** PROVIDED INFORMATION **
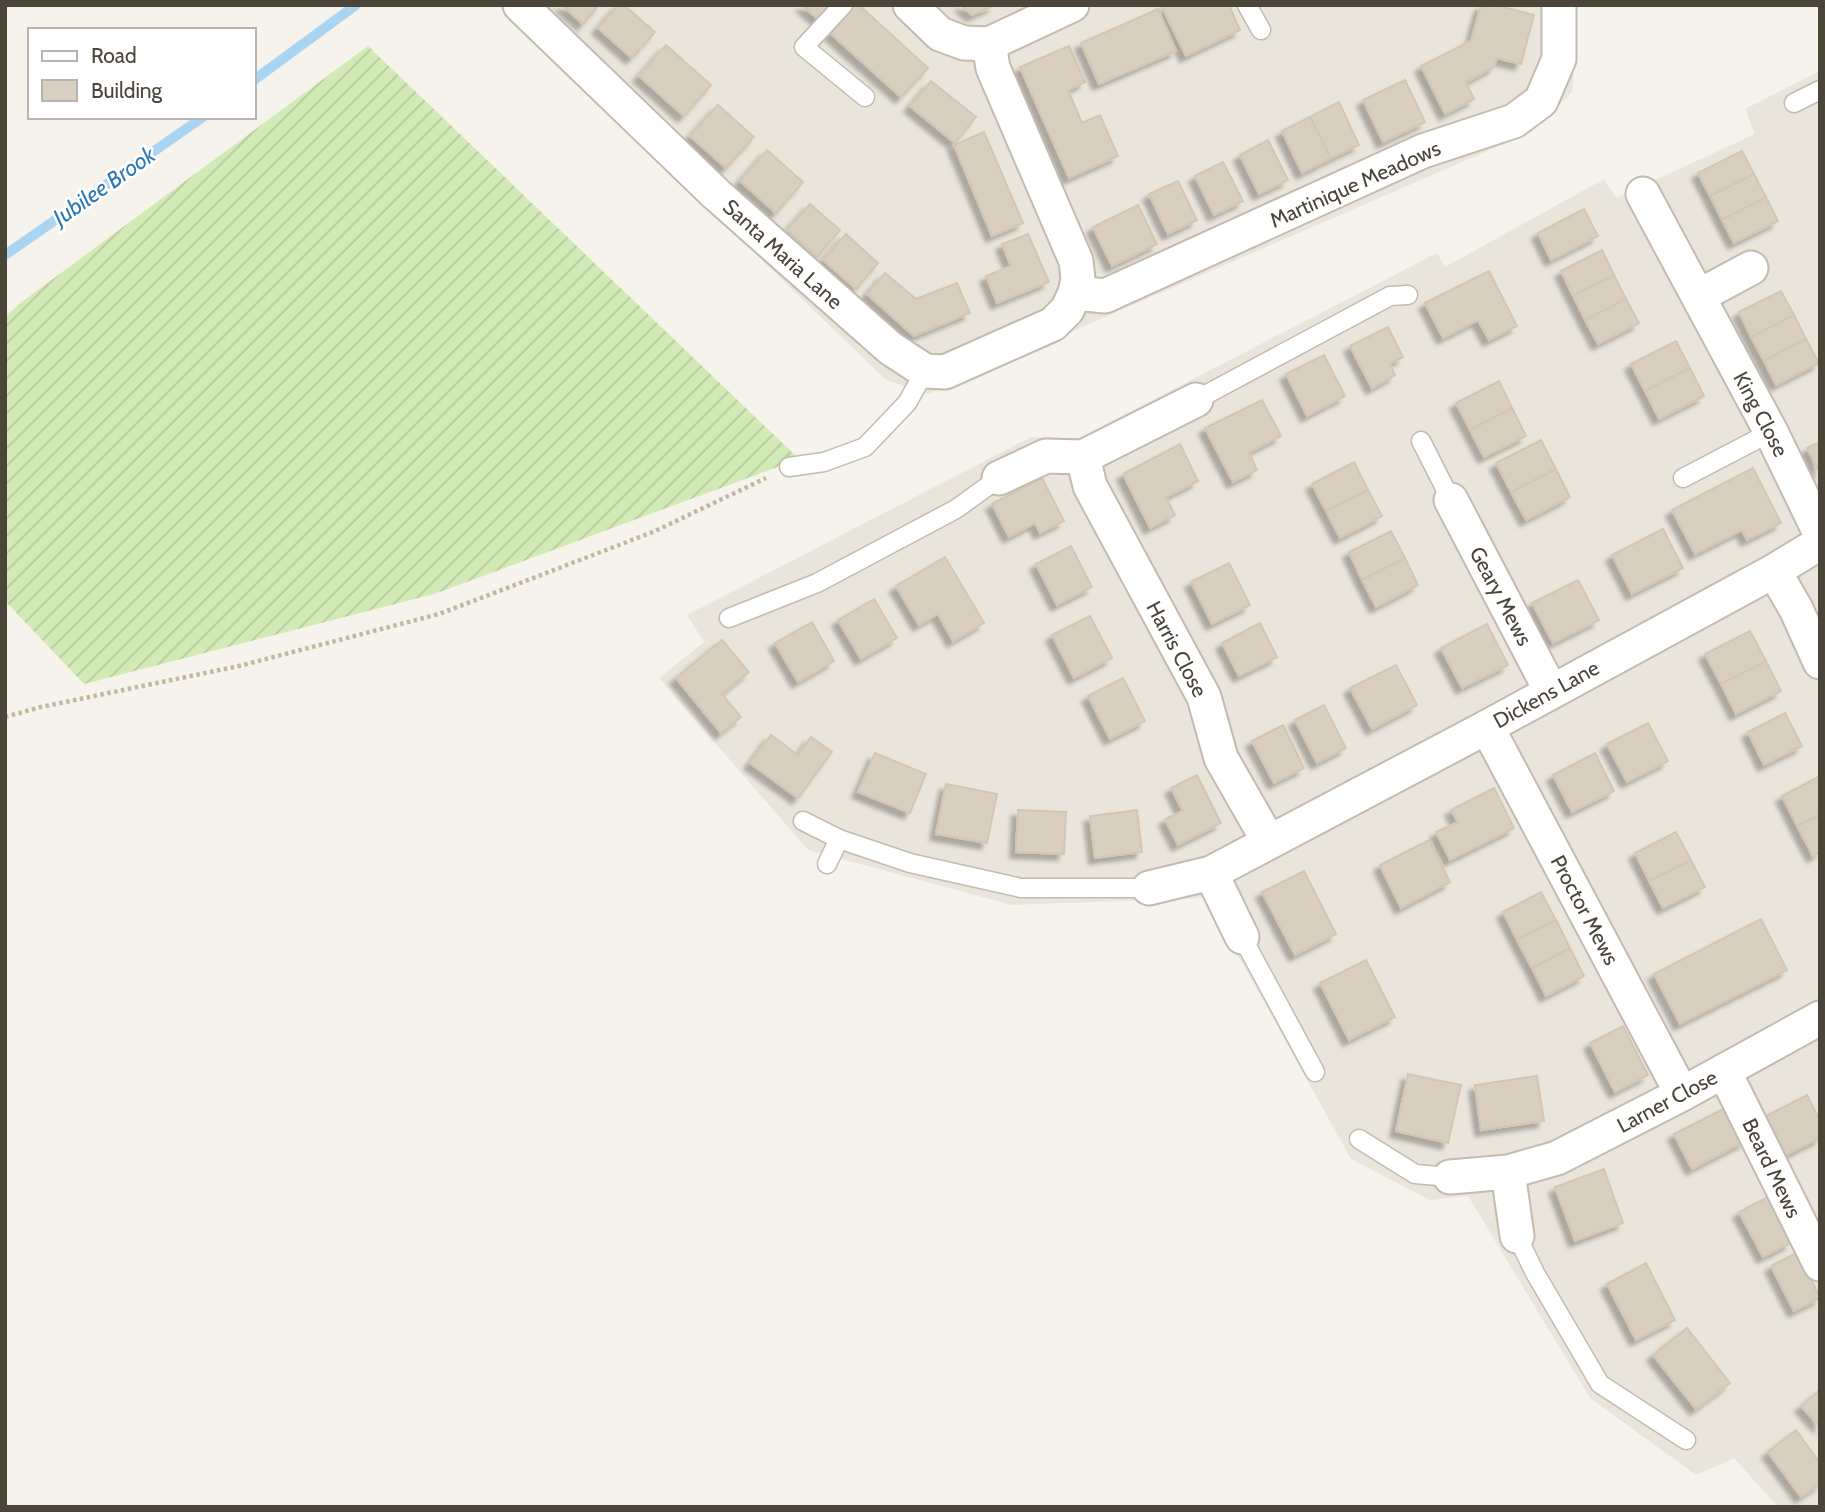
<svg xmlns="http://www.w3.org/2000/svg" width="1825" height="1512" viewBox="0 0 1825 1512" font-family="Cabin,sans-serif">
  <style>
    .residential { fill: #eae5da }
    .garden { fill: url(#garden-furrows) }
    .lines { fill: none; stroke-linecap: round; stroke-linejoin: round }
    .stream { stroke: #a9d4f2; stroke-width: 10 }
    .building { fill: #d8cfc1; stroke: #d3c7b4; stroke-width: 2; filter: url(#shadow) }
    .lane-casing { stroke: #c2bbae; stroke-width: 21 }
    .street-casing { stroke: #c2bbae; stroke-width: 37 }
    .path { stroke: #c4b79f; stroke-width: 4.5; stroke-dasharray: 3.5 3.5; stroke-linecap: butt }
    .lane { stroke: #fff; stroke-width: 18 }
    .street { stroke: #fff; stroke-width: 33 }
    .labels { text-anchor: middle; dominant-baseline: central; stroke-width: 5; stroke-linejoin: round; paint-order: stroke }
    .street-label { font-size: 21px; fill: #4b4439; stroke: #fff }
    .water-label { font-size: 23px; font-style: italic; fill: #2e7ab2; stroke: #fff }
  </style>
  <defs>
    <pattern id="garden-furrows" width="10" height="10" patternUnits="userSpaceOnUse" patternTransform="scale(1.75)"><rect width="10" height="10" fill="#d2eab5"/><path d="M-1 1l2-2M0 10L10 0M9 11l2-2" fill="none" stroke="#b6ca9c"/></pattern>
    <filter id="shadow"><feDropShadow dx="-6" dy="6" stdDeviation="2" flood-color="#0004"/></filter>
  </defs>
  <rect width="100%" height="100%" fill="#f6f3ec"/>
  <g class="residential">
    <polygon points="498,5 1578,5 1572,92 1531,132 928,394 886,380"/>
    <polygon points="1820,71 1820,1507 1778,1507 1734,1458 1696,1475 1590,1398 1468,1196 1430,1200 1351,1159 1206,898 1012,905 808,850 659,678 704,642 687,615 1031,437 1079,438 1437,253 1445,267 1604,179 1616,198 1755,134 1745,109"/>
  </g>
  <polygon class="garden" points="368,46 799,459 434,594 84,684 5,601 5,317 19,304"/>
  <g class="lines">
    <g class="stream">
      <polyline points="254,80 356,5"/>
      <polyline points="5,255 203,117"/>
    </g>
  </g>
  <g class="building">
    <polygon points="562,5 599,5 583,24"/>
    <polygon points="618,5 624,5 655,32 632,58 598,28"/>
    <polygon points="802,5 832,5 819,20"/>
    <polygon points="855,5 859,5 928,68 901,97 830,33"/>
    <polygon points="961,5 995,5 972,15"/>
    <polygon points="1165,5 1229,5 1240,30 1186,56 1162,7"/>
    <polygon points="1481,5 1496,5 1534,15 1521,64 1497,58 1494,67 1466,82 1474,99 1445,114 1421,66 1471,41"/>
    <polygon points="1158,9 1176,51 1099,84 1081,43"/>
    <polygon points="666,45 711,85 684,116 639,76"/>
    <polygon points="1069,46 1085,82 1068,90 1082,123 1100,115 1118,156 1069,178 1020,67"/>
    <polygon points="1405,80 1425,122 1383,142 1363,100"/>
    <polygon points="931,81 976,117 955,143 910,106"/>
    <polygon points="1339,102 1359,145 1331,158 1310,117"/>
    <polygon points="718,105 754,137 726,168 690,136"/>
    <polygon points="1310,117 1331,158 1302,173 1282,131"/>
    <polygon points="984,132 1023,223 992,236 954,145"/>
    <polygon points="1268,140 1288,180 1259,194 1240,155"/>
    <polygon points="767,150 803,182 776,213 740,181"/>
    <polygon points="1742,151 1754,174 1710,196 1698,173"/>
    <polygon points="1223,162 1243,201 1214,215 1195,176"/>
    <polygon points="1754,174 1766,197 1722,220 1710,196"/>
    <polygon points="1178,181 1197,220 1168,234 1149,194"/>
    <polygon points="1766,197 1778,221 1734,243 1722,220"/>
    <polygon points="810,204 840,230 817,257 787,230"/>
    <polygon points="1138,205 1157,244 1112,266 1093,227"/>
    <polygon points="1584,209 1598,236 1551,260 1538,233"/>
    <polygon points="846,234 878,263 856,289 823,260"/>
    <polygon points="1028,234 1049,282 997,303 986,276 1011,266 1002,244"/>
    <polygon points="1602,250 1614,275 1573,296 1561,271"/>
    <polygon points="1489,271 1517,326 1489,340 1478,320 1443,338 1425,303"/>
    <polygon points="885,273 916,299 957,283 970,313 914,336 867,294"/>
    <polygon points="1614,275 1626,299 1585,320 1573,296"/>
    <polygon points="1781,291 1794,315 1751,337 1739,312"/>
    <polygon points="1626,299 1639,323 1598,344 1585,320"/>
    <polygon points="1794,315 1806,339 1764,361 1751,337"/>
    <polygon points="1388,327 1403,357 1390,364 1395,375 1372,388 1350,346"/>
    <polygon points="1806,339 1819,363 1776,385 1764,361"/>
    <polygon points="1676,341 1690,368 1645,391 1631,364"/>
    <polygon points="1324,355 1345,396 1307,416 1286,374"/>
    <polygon points="1690,368 1704,396 1659,419 1645,391"/>
    <polygon points="1499,381 1512,408 1470,430 1456,403"/>
    <polygon points="1262,400 1281,436 1249,452 1257,470 1233,482 1205,428"/>
    <polygon points="1512,408 1526,436 1484,457 1470,430"/>
    <polygon points="1541,440 1556,469 1511,492 1496,463"/>
    <polygon points="1820,442 1820,473 1807,448"/>
    <polygon points="1180,444 1198,481 1166,497 1175,515 1150,528 1123,474"/>
    <polygon points="1354,462 1368,490 1326,511 1312,484"/>
    <polygon points="1753,468 1781,523 1747,540 1742,530 1695,554 1672,510"/>
    <polygon points="1556,469 1570,497 1526,520 1511,492"/>
    <polygon points="1042,478 1064,521 1040,533 1035,523 1009,537 992,504"/>
    <polygon points="1368,490 1382,516 1340,538 1326,511"/>
    <polygon points="1663,529 1683,568 1632,594 1612,555"/>
    <polygon points="1391,531 1405,558 1362,580 1349,552"/>
    <polygon points="1071,546 1092,587 1057,605 1036,564"/>
    <polygon points="945,557 984,623 953,641 938,614 919,625 896,586"/>
    <polygon points="1405,558 1418,585 1376,607 1362,580"/>
    <polygon points="1229,563 1250,605 1212,624 1191,582"/>
    <polygon points="1578,580 1599,620 1553,643 1532,603"/>
    <polygon points="874,599 897,638 861,659 838,620"/>
    <polygon points="1090,616 1112,658 1074,678 1052,635"/>
    <polygon points="812,622 834,661 798,682 775,643"/>
    <polygon points="1260,623 1277,657 1239,676 1222,643"/>
    <polygon points="1487,624 1508,665 1462,688 1441,648"/>
    <polygon points="1750,631 1766,661 1721,684 1705,654"/>
    <polygon points="722,640 749,672 722,694 741,717 721,733 676,678"/>
    <polygon points="1766,661 1781,691 1736,714 1721,684"/>
    <polygon points="1396,665 1417,705 1372,729 1350,688"/>
    <polygon points="1123,678 1145,721 1110,739 1088,696"/>
    <polygon points="1324,705 1346,748 1317,763 1295,720"/>
    <polygon points="1785,713 1802,746 1764,765 1748,732"/>
    <polygon points="1648,723 1668,761 1627,782 1607,744"/>
    <polygon points="1283,725 1304,768 1274,783 1252,741"/>
    <polygon points="771,735 798,755 811,737 832,752 798,798 750,763"/>
    <polygon points="875,753 926,774 910,813 858,792"/>
    <polygon points="1595,753 1614,791 1572,812 1553,775"/>
    <polygon points="1197,775 1221,823 1178,845 1165,819 1183,811 1171,788"/>
    <polygon points="1820,776 1820,815 1797,826 1782,796"/>
    <polygon points="946,784 997,794 987,843 936,834"/>
    <polygon points="1494,788 1514,828 1450,860 1436,832 1458,822 1451,810"/>
    <polygon points="1018,810 1066,812 1064,854 1016,852"/>
    <polygon points="1137,810 1142,852 1095,858 1090,816"/>
    <polygon points="1820,815 1820,852 1813,856 1797,826"/>
    <polygon points="1676,832 1691,860 1649,881 1635,853"/>
    <polygon points="1429,840 1450,882 1401,908 1380,865"/>
    <polygon points="1691,860 1705,887 1663,908 1649,881"/>
    <polygon points="1304,871 1336,934 1295,955 1262,892"/>
    <polygon points="1541,892 1556,920 1517,940 1503,912"/>
    <polygon points="1761,919 1787,970 1680,1024 1654,974"/>
    <polygon points="1556,920 1570,948 1532,968 1517,940"/>
    <polygon points="1570,948 1584,976 1546,996 1532,968"/>
    <polygon points="1366,960 1395,1017 1349,1040 1320,983"/>
    <polygon points="1623,1026 1648,1075 1615,1092 1590,1043"/>
    <polygon points="1408,1074 1461,1085 1448,1143 1396,1131"/>
    <polygon points="1537,1076 1544,1121 1481,1130 1475,1085"/>
    <polygon points="1807,1095 1820,1121 1820,1138 1786,1155 1766,1116"/>
    <polygon points="1727,1107 1745,1141 1692,1169 1674,1134"/>
    <polygon points="1604,1169 1623,1223 1575,1241 1555,1187"/>
    <polygon points="1768,1197 1791,1243 1763,1257 1739,1212"/>
    <polygon points="1798,1252 1820,1298 1794,1311 1771,1266"/>
    <polygon points="1646,1263 1675,1320 1636,1340 1607,1284"/>
    <polygon points="1687,1328 1730,1383 1696,1409 1653,1355"/>
    <polygon points="1820,1390 1820,1427 1801,1406"/>
    <polygon points="1796,1430 1820,1463 1820,1484 1801,1497 1768,1452"/>
  </g>
  <g class="lines">
    <g class="lane-casing">
      <g id="lane">
        <polyline points="843,5 804,47 865,97"/>
        <polyline points="1247,5 1261,30"/>
        <polyline points="1794,103 1820,90"/>
        <polyline points="1196,400 1390,296 1408,295"/>
        <polyline points="1421,441 1451,500"/>
        <polyline points="789,467 824,462 865,447 907,403 925,371"/>
        <polyline points="1683,478 1771,432"/>
        <polyline points="729,618 817,583 956,509 999,478"/>
        <polyline points="803,821 839,839 910,863 1021,888 1149,888"/>
        <polyline points="827,864 839,839"/>
        <polyline points="1242,937 1315,1072"/>
        <polyline points="1359,1139 1415,1174 1450,1177"/>
        <polyline points="1517,1236 1535,1273 1600,1384 1686,1440"/>
      </g>
    </g>
    <g class="street-casing">
      <g id="street">
        <polyline points="520,5 716,194 890,348 925,371 945,372 1053,324 1067,310 1075,293 1078,279 1076,261 993,68 989,44"/>
        <polyline points="910,5 940,34 964,43 989,44 1072,5"/>
        <polyline points="1643,194 1771,432 1820,533"/>
        <polyline points="1075,293 1105,296 1423,151 1514,121 1541,101 1559,59 1559,5"/>
        <polyline points="1699,296 1751,268"/>
        <polyline points="1083,457 1090,486 1204,697 1221,758 1269,842"/>
        <polyline points="999,478 1046,456 1083,457 1196,400"/>
        <polyline points="1451,500 1551,691"/>
        <polyline points="1774,571 1796,609 1820,662"/>
        <polyline points="1487,727 1682,1094"/>
        <polyline points="1211,873 1242,937"/>
        <polyline points="1149,888 1211,873 1487,727 1774,571 1820,543"/>
        <polyline points="1724,1071 1820,1264"/>
        <polyline points="1508,1172 1517,1236"/>
        <polyline points="1450,1177 1508,1172 1557,1158 1682,1094 1820,1018"/>
      </g>
    </g>
    <polyline class="path" points="5,717 41,707 239,666 439,614 653,532 766,478"/>
    <use href="#lane" class="lane"/>
    <use href="#street" class="street"/>
  </g>
  <g class="labels">
    <g class="street-label">
      <text transform="translate(1355 184) rotate(-24)">Martinique Meadows</text>
      <text transform="translate(783 254) rotate(42)">Santa Maria Lane</text>
      <text transform="translate(1761 414) rotate(62)">King Close</text>
      <text transform="translate(1501 596) rotate(62)">Geary Mews</text>
      <text transform="translate(1177 649) rotate(62)">Harris Close</text>
      <text transform="translate(1546 694) rotate(-29)">Dickens Lane</text>
      <text transform="translate(1585 910) rotate(62)">Proctor Mews</text>
      <text transform="translate(1667 1101) rotate(-28)">Larner Close</text>
      <text transform="translate(1772 1168) rotate(64)">Beard Mews</text>
    </g>
    <g class="water-label">
      <text transform="translate(104 186) rotate(-35)">Jubilee Brook</text>
    </g>
  </g>
  <rect width="1825" height="1512" fill="none" stroke="#4b4439" stroke-width="14"/>
  <rect x="28" y="28" width="228" height="91" fill="#ffffff" stroke="#b7b4b0" stroke-width="2"/>
  <rect x="42" y="51" width="35" height="10" fill="#ffffff" stroke="#b7b4b0" stroke-width="2"/>
  <text x="91" y="63" font-size="21" fill="#4b4439">Road</text>
  <rect x="42" y="80" width="35" height="21" fill="#d8cfc1" stroke="#b7b4b0" stroke-width="2"/>
  <text x="91" y="98" font-size="21" fill="#4b4439">Building</text>
</svg>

** PROBLEM TO WORK ON **
In the entries above, find each line with the word "linecap" and copy it.

** RESPONSE AREA **
    .lines { fill: none; stroke-linecap: round; stroke-linejoin: round }
    .path { stroke: #c4b79f; stroke-width: 4.5; stroke-dasharray: 3.5 3.5; stroke-linecap: butt }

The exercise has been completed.